S-214FederalNational Security

S-214 (45-1) - An Act to amend the Special Economic Measures Act (disposal of foreign state assets)

Chamber

senate

Stage

2nd Reading

Introduced

May 28, 2025

Progress

This bill allows Canada to seize and permanently transfer foreign state-owned assets without a court order under existing sanctions law.

Key Changes

  • Creates a new section (5.41) allowing Cabinet (Governor in Council) to order the forfeiture of foreign state-owned assets without a court order
  • Explicitly excludes foreign state-owned assets from the existing court-based forfeiture process (section 5.4)
  • Extends the existing cost-recovery rules so that foreign states whose assets are forfeited are liable for any related costs
  • Allows proceeds from the new forfeiture process to be paid out of the Proceeds Account for approved purposes, same as existing forfeitures
  • Authorizes the RCMP Commissioner to assist the Minister in connection with the new forfeiture order process
  • Updates references throughout the Act to include the new section 5.41 alongside the existing section 5.4

Gotchas

  • The bill removes judicial oversight for forfeiture of foreign state assets — Cabinet can act by order alone, which is a significant departure from the court-based process used for other asset forfeitures under SEMA
  • Bypassing courts could raise questions under international law about sovereign immunity, since foreign states traditionally have legal protections against having their assets seized by other governments
  • The bill does not specify what purposes the proceeds must be used for — that is left to ministerial discretion after consulting Finance and Foreign Affairs ministers
  • The existing court-based forfeiture process is explicitly blocked from applying to foreign state assets, meaning there is no judicial check available even if one were preferred
  • The bill does not define 'foreign state,' which could affect how broadly or narrowly it is applied in practice

Who's Affected

  • Foreign states whose assets are frozen under Canadian sanctions (e.g., Russia)
  • The Canadian federal Cabinet (Governor in Council), which gains new disposal powers
  • Recipients of proceeds from forfeited assets, such as countries receiving reconstruction aid
  • The RCMP, which gains an expanded assistance role
  • Canadian courts, which are bypassed in the new foreign state forfeiture process

Summary

This bill changes the Special Economic Measures Act (SEMA), which is Canada's main law for imposing economic sanctions on foreign countries. Currently, Canada can freeze or seize assets belonging to foreign states under sanctions, but permanently disposing of (transferring ownership of) those assets requires a court-ordered forfeiture process. This bill creates a new pathway — section 5.41 — that lets the Governor in Council (Cabinet) dispose of foreign state-owned assets by order alone, without going through the courts.
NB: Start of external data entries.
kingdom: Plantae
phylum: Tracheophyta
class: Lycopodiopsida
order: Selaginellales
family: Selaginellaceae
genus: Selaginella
The bill also clarifies that the existing court-based forfeiture process (section 5.4) cannot be used for assets owned by foreign states — those must now go through the new Cabinet-order process instead. Any money raised from selling these assets can still be paid out for approved purposes, such as rebuilding affected countries or compensating victims, following consultation with the Ministers of Finance and Foreign Affairs. This bill was introduced in the context of Canada and its allies exploring ways to use frozen Russian state assets — seized after Russia's invasion of Ukraine — to support Ukraine's reconstruction. It gives the Canadian government a more direct legal tool to permanently transfer such assets without requiring judicial approval.